Was this used car purchase a scam? How?

Valid point.

But TIMA doesn’t prevent the seller from disclosing mileage, nor does it condone rolling back the odometer on an older car or misrepresenting actual mileage.

The only thing I can think of for Bob, is he’s an irascible paranoid A****le with a hair-trigger; he wanted the car, and now that he sees a problem - mileage has been lowered, price raisedd - he assumes the original seller is in on the scam (that she found someone else to front for the vehicle sale with a bogus lowered mileage); once he’s triggered, he doesn’t listen to excuses or reason and just keeps going on and on.

Hanging up on him and ignoring him is the only strategy.

Yes, once the sale is complete and she is clear of whatever happens next. The only thing to be wary about is if D&D get investigated and try to use the excuse that the mileage was rolled back before they bought the car - but if there’s an ad or a notary document which can contradict this, so much the better. All Bob is going to do by going to the police is confirm her version, that the car was advertised by her with the high mileage.

(What the heck kind of car has 300,000 miles and is worth that much? I’m reminded when I was with my dad and his 1968 Jaguar rolled over to 0 - I asked if that was 200,000 or 300,000 and he said he couldn’t remember. Then he moved back to Toronto a while later and he could no longer license it, because a safety inspection found the underside far too badly rusted. )

I looked for used Rolls-Royce prices. Nothing I found had that many miles on it but they don’t seem to hold their value all that well. There are some used cars out there with ridiculous resale prices, but not with that many miles I’ve ever heard of.

Like this?

2012 Toyota Camry LE with standard equipment and typical condition, 300K miles, zip code 67201 (Wichita, KS), has a trade-in value around $4800 (range $4186 to $5493) per Kelley Blue Book; the private party sales value is around $6K, so I have no problem believing a dealer might ask even more.

**********

In the forum thread about a used car purchase, what trade-in value does Kelley Blue Book give for the 2012 Toyota Camry LE with 300K miles? You won't need the data that comes after this text.

## Information supplied
**********

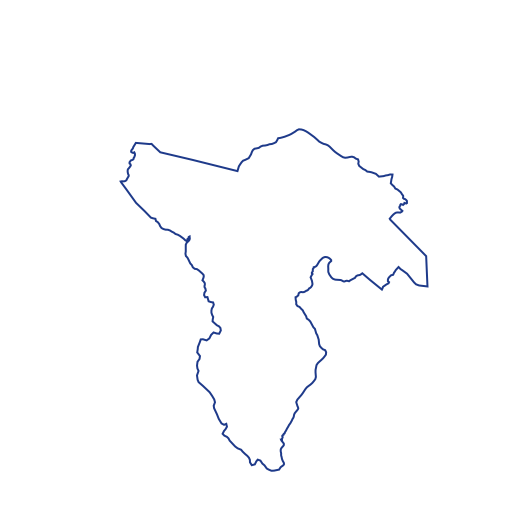 Manacapuru, Amazonas, Brazil (Mercator projection), rotated 224°
{"feature_id": "56859067B7943145025722", "entity_name": "Manacapuru", "entity_type": "district", "adm_level": 2, "iso_a3": "BRA", "parent_name": "Brazil", "parent_adm1": "Amazonas", "projection": "mercator", "projection_center": [-61.016, -3.277], "detail": "fine", "context": "isolated", "style": "outline", "palette": "blue", "viewbox_px": 512, "rotation_deg": 224, "n_neighbors": 0, "source": "geoboundaries", "source_scale": "gbopen_adm2", "svg_char_len": 6152}
<svg xmlns="http://www.w3.org/2000/svg" viewBox="0 0 512 512"><g transform="rotate(224 256 256)"><path d="M111.5,353.2L133.5,374.1L184.6,375.4L185.7,375.7L186.0,378.9L186.0,381.3L185.8,383.0L185.4,384.4L184.9,385.1L184.2,385.9L182.4,387.4L181.9,389.2L182.0,390.1L185.5,390.0L186.6,390.5L187.1,391.3L187.2,392.5L187.8,393.2L187.8,394.0L186.8,394.6L185.7,394.9L185.6,396.2L186.1,397.3L184.4,398.1L184.2,399.0L185.0,399.7L185.6,400.4L186.7,400.6L188.2,400.5L189.3,399.9L190.6,399.9L191.2,400.8L192.1,401.6L193.9,401.8L195.2,402.2L196.3,402.4L200.4,402.1L202.6,401.3L204.9,401.9L207.2,401.8L209.5,401.9L212.0,405.5L213.0,407.5L214.4,409.4L216.2,407.8L217.2,405.9L218.6,404.1L219.7,402.1L222.7,398.5L226.8,398.4L231.0,396.5L232.9,395.3L234.6,394.0L237.0,393.8L239.3,393.0L244.3,392.5L246.5,393.4L247.7,395.2L249.7,396.4L251.8,395.4L254.1,395.1L256.0,394.1L257.3,392.4L258.6,390.4L260.1,388.6L262.0,387.5L264.1,387.0L269.1,386.1L271.4,385.8L273.9,385.7L279.1,385.8L281.4,385.5L283.4,384.7L285.3,383.6L287.4,382.9L290.0,382.2L292.2,382.2L296.8,382.0L302.0,381.3L304.6,380.9L306.8,380.4L309.2,379.6L311.1,378.6L313.1,377.0L313.9,375.0L314.3,372.5L315.4,368.3L316.2,366.1L318.2,361.8L319.4,359.7L320.5,357.9L321.9,356.1L321.2,354.0L320.7,351.7L321.5,349.5L322.4,347.6L323.9,345.8L324.9,343.7L326.2,341.8L327.8,340.0L328.7,338.0L329.1,335.7L330.3,333.9L331.6,332.1L331.8,329.9L331.2,327.9L330.2,325.7L329.2,321.3L330.6,317.5L331.5,315.6L331.5,313.5L331.1,311.0L330.6,308.6L328.3,304.2L368.5,281.0L396.9,264.1L406.7,264.0L409.0,264.1L410.3,262.6L421.0,253.9L419.9,249.0L419.5,248.3L419.2,247.4L419.2,246.3L418.9,245.1L418.2,244.2L416.8,244.4L415.9,244.9L415.6,246.0L414.4,245.6L413.2,244.6L412.3,242.8L412.1,241.6L411.5,240.8L411.5,239.6L412.4,237.8L412.1,235.6L411.2,234.7L410.1,234.8L409.1,234.3L408.7,233.2L408.4,230.6L408.4,229.6L408.0,228.7L406.8,227.4L406.1,226.9L405.1,226.2L403.7,225.7L403.1,225.0L402.3,221.7L401.9,220.6L402.0,219.5L402.4,218.6L403.0,217.8L404.4,216.6L405.1,215.6L404.1,215.3L395.7,213.9L379.2,210.9L367.2,210.9L358.2,210.6L356.2,211.6L354.2,212.9L352.3,211.7L350.1,212.1L347.8,211.8L345.7,210.9L343.4,210.5L341.3,211.1L339.4,212.1L337.6,213.7L335.6,214.6L333.5,215.0L331.4,215.7L329.2,215.9L327.0,217.0L324.7,217.6L320.2,218.2L317.7,218.2L316.5,218.6L316.5,219.7L317.1,220.7L316.7,221.5L317.6,222.9L317.3,223.9L315.6,222.4L315.1,221.4L314.9,219.8L315.1,217.5L314.4,215.4L312.9,213.8L309.7,210.5L308.3,208.6L306.4,207.3L304.2,207.2L302.1,206.5L298.1,205.0L295.9,204.9L293.6,204.0L291.2,204.2L289.4,205.5L287.1,205.9L282.2,206.1L280.4,205.9L279.4,205.0L278.7,203.9L277.6,201.3L275.9,201.3L274.3,201.0L273.4,200.4L272.7,199.6L272.2,198.6L271.1,197.7L269.9,197.5L268.0,196.2L267.6,193.8L266.2,191.8L263.9,191.0L262.4,192.7L258.6,190.5L256.5,191.5L254.6,192.8L252.6,191.7L251.7,189.7L251.3,187.6L250.1,185.7L248.6,184.2L246.5,183.1L244.4,182.4L243.2,180.5L241.8,178.8L236.1,179.0L233.7,179.7L231.6,179.5L229.6,178.0L228.5,174.5L230.4,173.0L233.4,171.5L233.5,168.1L232.3,164.3L232.9,161.0L236.4,159.2L237.8,157.6L236.7,155.3L234.6,150.2L233.2,148.5L231.3,145.8L226.8,145.1L225.1,142.7L224.6,139.3L222.3,136.2L220.0,134.4L217.5,133.4L215.5,129.1L212.0,126.4L209.7,125.4L204.0,125.7L194.7,125.8L190.4,124.9L186.4,123.8L183.9,122.3L182.4,118.9L180.4,117.4L174.1,115.0L169.7,113.0L164.5,111.6L161.7,112.4L160.8,114.6L158.3,113.0L157.6,110.2L157.5,108.0L156.5,104.9L154.0,104.8L151.3,105.7L149.1,105.7L146.7,104.9L138.7,104.5L135.6,104.9L132.1,106.3L129.8,106.0L126.5,106.0L123.4,106.2L121.0,106.0L118.8,105.1L117.0,103.4L113.7,102.6L112.1,105.3L113.1,108.4L113.3,110.7L110.7,111.9L107.2,111.1L104.5,111.3L100.6,110.6L98.4,111.2L95.8,112.2L94.0,114.0L91.0,118.4L91.5,120.8L91.5,121.8L91.1,123.7L91.0,124.7L91.3,125.8L92.4,126.6L94.5,127.2L96.4,128.1L98.1,129.3L99.1,129.8L100.0,130.6L100.6,131.3L101.4,131.9L102.2,132.4L103.1,133.2L103.9,134.2L104.3,135.5L104.4,136.7L104.4,138.0L104.6,139.2L105.4,140.2L106.2,140.5L109.5,140.9L110.4,141.3L109.7,141.9L110.4,142.5L110.7,143.8L111.2,144.4L112.1,144.7L112.3,145.7L112.0,146.6L112.5,147.3L112.2,148.3L112.7,149.1L113.1,151.1L113.8,153.4L114.4,156.0L114.8,157.2L115.1,159.5L115.6,161.3L115.8,162.2L116.5,164.1L116.7,165.3L117.2,166.6L118.3,168.2L118.6,168.9L118.9,169.7L119.1,171.6L119.2,173.4L119.4,175.0L119.8,175.8L120.8,176.4L122.1,176.9L123.1,177.5L124.3,178.1L125.6,178.9L126.5,181.5L126.8,187.5L127.1,189.8L128.0,194.5L128.2,196.8L127.9,199.0L127.5,201.2L127.3,203.8L127.5,206.4L127.8,208.6L128.9,210.6L132.4,213.7L134.0,215.4L136.7,219.6L137.1,221.9L137.0,224.2L136.8,226.5L136.7,229.1L136.9,231.4L137.2,233.6L138.7,235.5L140.8,236.3L143.0,235.4L145.1,235.3L147.4,235.5L149.4,236.5L152.8,239.4L156.9,241.6L159.0,242.2L163.0,244.5L165.2,244.6L171.5,246.6L173.8,246.7L176.0,246.3L178.1,247.5L182.5,248.6L184.6,249.4L187.0,249.4L189.3,249.6L191.4,248.8L193.5,249.2L195.1,250.9L197.0,252.1L198.9,253.8L198.4,255.1L198.4,256.0L198.2,257.0L198.9,258.0L199.4,259.0L199.2,260.3L198.5,261.5L197.5,262.2L196.5,263.2L195.8,265.2L195.7,266.1L195.2,266.8L195.0,268.1L195.3,269.5L194.9,270.7L194.8,271.7L195.0,272.9L195.2,273.8L195.7,274.8L196.3,275.4L198.5,277.0L201.9,278.6L202.6,280.9L202.8,282.3L203.7,282.3L204.3,282.9L204.5,284.4L205.2,285.1L206.1,286.2L206.1,287.2L206.7,288.0L205.9,289.4L205.6,290.7L205.8,292.2L206.7,295.9L206.8,297.1L206.7,300.7L206.4,301.8L205.6,303.3L205.0,303.8L203.9,304.6L202.6,305.1L201.7,305.3L200.5,305.4L199.1,305.3L198.4,304.6L198.6,302.1L198.1,300.3L196.9,298.7L195.0,296.9L193.6,295.4L192.8,294.7L191.9,294.3L190.5,293.7L187.1,293.0L185.7,293.0L184.7,293.1L183.5,293.6L182.5,294.1L178.7,297.3L177.9,297.8L175.4,298.5L174.6,299.2L174.2,300.2L173.5,301.3L171.5,302.5L171.3,304.0L169.6,309.1L169.9,310.4L169.9,311.4L169.3,312.9L168.5,313.9L167.9,315.0L167.5,317.4L157.3,318.0L142.1,319.3L142.4,320.3L143.2,322.0L143.1,323.0L142.8,324.0L142.7,325.1L142.1,327.2L141.7,328.4L142.1,329.6L143.6,329.5L144.6,330.5L145.2,331.6L145.4,332.5L145.5,333.7L145.4,336.1L144.7,337.1L144.3,337.8L145.2,340.1L145.2,340.9L145.7,343.0L145.8,347.1L142.9,347.0L140.8,347.4L135.0,348.2L123.9,346.8L121.2,346.8L118.2,348.1L111.5,353.2Z" fill="none" stroke="#1e3a8a" stroke-width="2"/></g></svg>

**********

## Response to the exercise
Around $4800, with a range of $4186 to $5493.